The prover wants to show that H, squared 2^i times, modulo n, results in the value R. For example with i=30, we write this in the following way:

H -> square[2^30] -> R

To prove that, he needs to provide the intermediate value I, that was the result after half the number of squaring steps. (In this example 2^29 steps.)

H -> square[2^29] -> I -> square[2^29] -> R

The four parameters H, I, R, i are now put into one datastructure and hashed using SHA256:

content	size (bytes)
revealer (pubkey)	32
H (BE)	256
I (BE)	256
R (BE)	256
i	1

The resulting hash value is then interpreted as a 256-bit number e, big endian.

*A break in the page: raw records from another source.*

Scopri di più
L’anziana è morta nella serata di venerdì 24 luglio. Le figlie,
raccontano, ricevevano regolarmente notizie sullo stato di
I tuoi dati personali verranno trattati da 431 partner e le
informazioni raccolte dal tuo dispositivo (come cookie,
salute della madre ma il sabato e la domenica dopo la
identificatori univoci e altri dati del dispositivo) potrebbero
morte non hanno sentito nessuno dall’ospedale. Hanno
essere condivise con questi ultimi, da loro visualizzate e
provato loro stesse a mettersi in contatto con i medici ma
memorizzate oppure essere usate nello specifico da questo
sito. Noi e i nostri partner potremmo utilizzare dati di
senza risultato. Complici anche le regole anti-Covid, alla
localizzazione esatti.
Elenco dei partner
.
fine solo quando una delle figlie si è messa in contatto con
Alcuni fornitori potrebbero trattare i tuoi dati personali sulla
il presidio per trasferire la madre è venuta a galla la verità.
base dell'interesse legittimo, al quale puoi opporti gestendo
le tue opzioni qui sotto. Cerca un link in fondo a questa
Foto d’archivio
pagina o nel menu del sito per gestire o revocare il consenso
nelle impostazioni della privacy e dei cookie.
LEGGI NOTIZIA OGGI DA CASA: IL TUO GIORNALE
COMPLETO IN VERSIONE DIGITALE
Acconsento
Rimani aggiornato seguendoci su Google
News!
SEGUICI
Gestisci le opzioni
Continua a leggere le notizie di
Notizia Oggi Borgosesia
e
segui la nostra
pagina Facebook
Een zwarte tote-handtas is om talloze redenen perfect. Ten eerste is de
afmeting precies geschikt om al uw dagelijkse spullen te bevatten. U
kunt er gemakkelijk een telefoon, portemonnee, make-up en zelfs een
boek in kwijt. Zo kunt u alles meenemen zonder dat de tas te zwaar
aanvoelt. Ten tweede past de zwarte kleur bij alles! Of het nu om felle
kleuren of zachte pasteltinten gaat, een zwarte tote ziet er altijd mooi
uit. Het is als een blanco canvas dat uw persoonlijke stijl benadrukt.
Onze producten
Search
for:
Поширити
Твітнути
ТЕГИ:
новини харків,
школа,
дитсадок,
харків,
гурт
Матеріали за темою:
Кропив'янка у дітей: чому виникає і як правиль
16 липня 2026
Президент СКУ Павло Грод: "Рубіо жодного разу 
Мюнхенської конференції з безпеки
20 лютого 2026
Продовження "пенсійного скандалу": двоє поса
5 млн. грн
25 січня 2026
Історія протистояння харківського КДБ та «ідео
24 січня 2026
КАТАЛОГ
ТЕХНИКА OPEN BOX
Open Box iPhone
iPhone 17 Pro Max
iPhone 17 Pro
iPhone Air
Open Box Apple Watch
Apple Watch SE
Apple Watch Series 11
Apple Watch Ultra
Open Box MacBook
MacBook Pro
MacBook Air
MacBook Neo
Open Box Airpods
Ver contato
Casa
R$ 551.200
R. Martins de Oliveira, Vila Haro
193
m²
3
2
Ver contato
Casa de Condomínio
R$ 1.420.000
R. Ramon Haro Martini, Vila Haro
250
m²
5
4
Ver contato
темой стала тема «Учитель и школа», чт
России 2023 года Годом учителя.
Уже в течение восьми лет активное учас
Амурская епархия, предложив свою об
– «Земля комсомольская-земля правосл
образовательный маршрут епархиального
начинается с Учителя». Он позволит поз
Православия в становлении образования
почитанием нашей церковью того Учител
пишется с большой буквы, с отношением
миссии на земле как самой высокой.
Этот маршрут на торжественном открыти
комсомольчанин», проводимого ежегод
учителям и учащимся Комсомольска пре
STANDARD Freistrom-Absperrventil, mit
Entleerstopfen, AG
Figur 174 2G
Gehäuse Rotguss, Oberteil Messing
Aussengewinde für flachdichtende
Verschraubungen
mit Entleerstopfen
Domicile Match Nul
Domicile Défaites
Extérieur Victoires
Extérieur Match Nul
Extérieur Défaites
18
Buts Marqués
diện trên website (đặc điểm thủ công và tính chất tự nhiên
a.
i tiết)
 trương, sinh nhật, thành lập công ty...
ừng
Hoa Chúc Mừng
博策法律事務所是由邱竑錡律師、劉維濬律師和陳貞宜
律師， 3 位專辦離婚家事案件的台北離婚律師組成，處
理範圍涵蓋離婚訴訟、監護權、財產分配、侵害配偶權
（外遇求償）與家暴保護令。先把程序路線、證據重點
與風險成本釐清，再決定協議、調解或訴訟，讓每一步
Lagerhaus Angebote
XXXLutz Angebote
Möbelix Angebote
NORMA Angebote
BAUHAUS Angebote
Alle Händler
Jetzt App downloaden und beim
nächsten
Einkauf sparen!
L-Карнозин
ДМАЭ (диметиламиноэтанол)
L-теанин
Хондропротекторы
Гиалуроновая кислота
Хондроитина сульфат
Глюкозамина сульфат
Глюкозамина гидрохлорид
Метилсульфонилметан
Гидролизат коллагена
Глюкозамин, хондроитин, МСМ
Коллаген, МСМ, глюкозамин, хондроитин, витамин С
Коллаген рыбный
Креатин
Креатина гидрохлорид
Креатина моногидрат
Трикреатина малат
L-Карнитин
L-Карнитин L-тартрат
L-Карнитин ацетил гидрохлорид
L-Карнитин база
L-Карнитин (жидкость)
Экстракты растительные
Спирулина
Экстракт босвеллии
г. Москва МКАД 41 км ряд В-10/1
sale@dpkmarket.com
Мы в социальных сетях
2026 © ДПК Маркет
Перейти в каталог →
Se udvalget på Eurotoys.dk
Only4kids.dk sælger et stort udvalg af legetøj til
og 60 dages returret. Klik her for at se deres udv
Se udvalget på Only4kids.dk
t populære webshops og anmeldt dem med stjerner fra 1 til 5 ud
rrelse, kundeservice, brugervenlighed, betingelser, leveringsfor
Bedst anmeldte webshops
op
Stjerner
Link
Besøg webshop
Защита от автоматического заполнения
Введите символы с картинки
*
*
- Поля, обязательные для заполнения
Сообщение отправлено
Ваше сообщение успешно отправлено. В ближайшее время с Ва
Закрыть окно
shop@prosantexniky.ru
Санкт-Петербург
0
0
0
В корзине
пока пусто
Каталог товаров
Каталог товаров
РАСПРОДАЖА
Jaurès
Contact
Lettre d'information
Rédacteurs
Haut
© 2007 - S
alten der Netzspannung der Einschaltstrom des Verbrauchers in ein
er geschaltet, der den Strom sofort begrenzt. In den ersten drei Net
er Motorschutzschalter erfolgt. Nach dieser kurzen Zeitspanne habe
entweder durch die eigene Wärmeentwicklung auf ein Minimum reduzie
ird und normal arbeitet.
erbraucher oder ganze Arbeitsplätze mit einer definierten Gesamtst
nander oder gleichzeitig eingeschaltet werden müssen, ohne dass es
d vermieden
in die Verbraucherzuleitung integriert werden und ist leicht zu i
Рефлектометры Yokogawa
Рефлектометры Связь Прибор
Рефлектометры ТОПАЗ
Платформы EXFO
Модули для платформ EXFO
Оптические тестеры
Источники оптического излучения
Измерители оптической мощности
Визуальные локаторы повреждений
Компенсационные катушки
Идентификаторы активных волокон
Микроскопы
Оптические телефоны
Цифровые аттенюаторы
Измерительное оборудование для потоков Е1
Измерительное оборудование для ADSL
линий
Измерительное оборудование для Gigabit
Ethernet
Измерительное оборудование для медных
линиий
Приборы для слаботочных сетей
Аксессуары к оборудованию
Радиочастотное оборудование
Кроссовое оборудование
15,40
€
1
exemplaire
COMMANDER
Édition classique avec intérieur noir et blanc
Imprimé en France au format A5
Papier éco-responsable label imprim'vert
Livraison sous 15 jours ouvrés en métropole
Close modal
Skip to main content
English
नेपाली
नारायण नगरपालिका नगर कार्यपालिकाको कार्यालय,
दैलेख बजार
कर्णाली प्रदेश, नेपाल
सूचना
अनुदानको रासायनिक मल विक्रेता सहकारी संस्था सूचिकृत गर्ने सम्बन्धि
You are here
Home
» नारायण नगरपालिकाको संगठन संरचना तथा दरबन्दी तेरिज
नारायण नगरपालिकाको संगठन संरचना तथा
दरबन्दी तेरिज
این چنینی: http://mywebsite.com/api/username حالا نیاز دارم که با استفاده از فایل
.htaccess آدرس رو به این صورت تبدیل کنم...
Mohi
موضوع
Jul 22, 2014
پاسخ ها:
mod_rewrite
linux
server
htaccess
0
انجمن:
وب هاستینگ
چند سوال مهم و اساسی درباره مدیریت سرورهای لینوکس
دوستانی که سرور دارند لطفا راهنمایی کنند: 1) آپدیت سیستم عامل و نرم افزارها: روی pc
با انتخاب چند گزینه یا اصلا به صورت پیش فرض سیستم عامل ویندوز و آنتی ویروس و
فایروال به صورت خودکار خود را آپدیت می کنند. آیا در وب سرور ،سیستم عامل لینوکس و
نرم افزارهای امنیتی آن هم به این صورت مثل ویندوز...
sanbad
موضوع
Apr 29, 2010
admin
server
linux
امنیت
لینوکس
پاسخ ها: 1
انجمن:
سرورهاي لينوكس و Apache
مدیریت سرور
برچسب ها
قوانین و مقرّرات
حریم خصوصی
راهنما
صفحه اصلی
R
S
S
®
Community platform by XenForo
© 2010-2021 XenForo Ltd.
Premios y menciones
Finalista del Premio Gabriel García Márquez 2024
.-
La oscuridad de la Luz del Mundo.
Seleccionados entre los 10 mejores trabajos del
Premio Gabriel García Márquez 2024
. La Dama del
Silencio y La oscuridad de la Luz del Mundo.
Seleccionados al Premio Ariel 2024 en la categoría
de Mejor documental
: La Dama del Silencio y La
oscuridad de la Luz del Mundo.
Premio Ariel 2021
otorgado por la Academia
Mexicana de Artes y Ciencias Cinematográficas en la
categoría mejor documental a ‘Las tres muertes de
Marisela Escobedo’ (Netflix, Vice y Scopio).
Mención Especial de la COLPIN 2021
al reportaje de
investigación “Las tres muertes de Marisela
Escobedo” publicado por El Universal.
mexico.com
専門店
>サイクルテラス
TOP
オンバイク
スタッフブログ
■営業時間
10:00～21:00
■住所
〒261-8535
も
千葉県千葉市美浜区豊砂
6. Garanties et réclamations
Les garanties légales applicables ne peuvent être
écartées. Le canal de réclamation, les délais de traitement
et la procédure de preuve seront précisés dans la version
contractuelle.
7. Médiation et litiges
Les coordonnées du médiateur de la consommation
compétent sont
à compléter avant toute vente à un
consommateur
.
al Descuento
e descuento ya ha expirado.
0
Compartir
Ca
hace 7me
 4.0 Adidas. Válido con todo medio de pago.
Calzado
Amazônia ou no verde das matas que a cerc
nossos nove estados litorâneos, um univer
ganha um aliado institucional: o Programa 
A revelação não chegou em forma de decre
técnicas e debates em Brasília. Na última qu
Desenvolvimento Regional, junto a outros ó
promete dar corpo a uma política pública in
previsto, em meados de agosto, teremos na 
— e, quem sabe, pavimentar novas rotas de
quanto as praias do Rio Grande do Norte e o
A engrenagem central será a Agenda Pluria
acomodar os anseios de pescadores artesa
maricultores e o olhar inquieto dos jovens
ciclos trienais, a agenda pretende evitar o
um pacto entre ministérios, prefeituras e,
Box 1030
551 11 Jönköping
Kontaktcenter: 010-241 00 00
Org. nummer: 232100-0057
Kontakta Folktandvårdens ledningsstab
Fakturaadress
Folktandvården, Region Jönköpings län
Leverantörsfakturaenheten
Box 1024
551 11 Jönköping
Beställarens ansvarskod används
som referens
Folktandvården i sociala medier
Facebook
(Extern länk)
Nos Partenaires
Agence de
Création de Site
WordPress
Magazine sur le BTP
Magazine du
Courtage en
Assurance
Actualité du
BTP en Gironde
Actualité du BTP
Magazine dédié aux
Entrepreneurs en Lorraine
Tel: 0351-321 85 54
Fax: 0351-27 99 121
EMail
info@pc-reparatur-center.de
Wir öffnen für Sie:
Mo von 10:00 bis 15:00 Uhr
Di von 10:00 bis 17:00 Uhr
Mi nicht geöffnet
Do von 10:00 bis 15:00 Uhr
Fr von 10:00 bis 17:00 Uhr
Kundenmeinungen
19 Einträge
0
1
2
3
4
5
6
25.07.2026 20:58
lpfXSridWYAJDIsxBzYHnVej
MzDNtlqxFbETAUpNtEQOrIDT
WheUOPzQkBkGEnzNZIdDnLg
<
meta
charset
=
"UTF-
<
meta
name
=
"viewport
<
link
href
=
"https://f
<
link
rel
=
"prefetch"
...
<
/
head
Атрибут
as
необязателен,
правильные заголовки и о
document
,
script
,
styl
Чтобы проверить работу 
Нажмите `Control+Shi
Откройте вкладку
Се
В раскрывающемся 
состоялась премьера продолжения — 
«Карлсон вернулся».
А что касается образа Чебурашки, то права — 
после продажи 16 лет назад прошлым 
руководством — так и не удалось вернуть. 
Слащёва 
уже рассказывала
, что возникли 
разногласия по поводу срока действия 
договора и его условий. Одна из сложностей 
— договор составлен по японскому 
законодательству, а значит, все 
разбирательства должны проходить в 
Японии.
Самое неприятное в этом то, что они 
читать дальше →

The prover divided his claim into two sub-claims:

H -> square[2^29] -> I
I -> square[2^29] -> R

They are now combined into one claim using a combination function:

(H * I^e % n) -> square[2^29] -> (I * R^e % n)

You can see that this reduction step produced new start and end values H' and R':

H' = H * I^e % n
R' = I * R^e % n

This reduction step is done 20 times in total as summarized in the following table:

i value	claim	reduced claim	I value to use
30	H -> square[2^30] -> R	H_1 -> square[2^29] -> R_1	I_0
29	H_1 -> square[2^29] -> R_1	H_2 -> square[2^28] -> R_2	I_1
...	...	...	...
12	H_18 -> square[2^12] -> R_18	H_19 -> square[2^11] -> R_19	I_18
11	H_19 -> square[2^11] -> R_19	H_20 -> square[2^10] -> R_20	I_19

The final claim (that H_20 squared 2^10 (= 1024) times results in R_20) can be verified by each node directly.

To sum it up, a node needs to verify the following for each gambling reveal transaction:

1. The hash in the transaction must be the correct hash value for the associated proof block.
2. The value R and each value I_0 to I_19 must be greater than zero and less than n/2.
3. The final claim (H_20 -> square[2^10] -> R_20) must be true.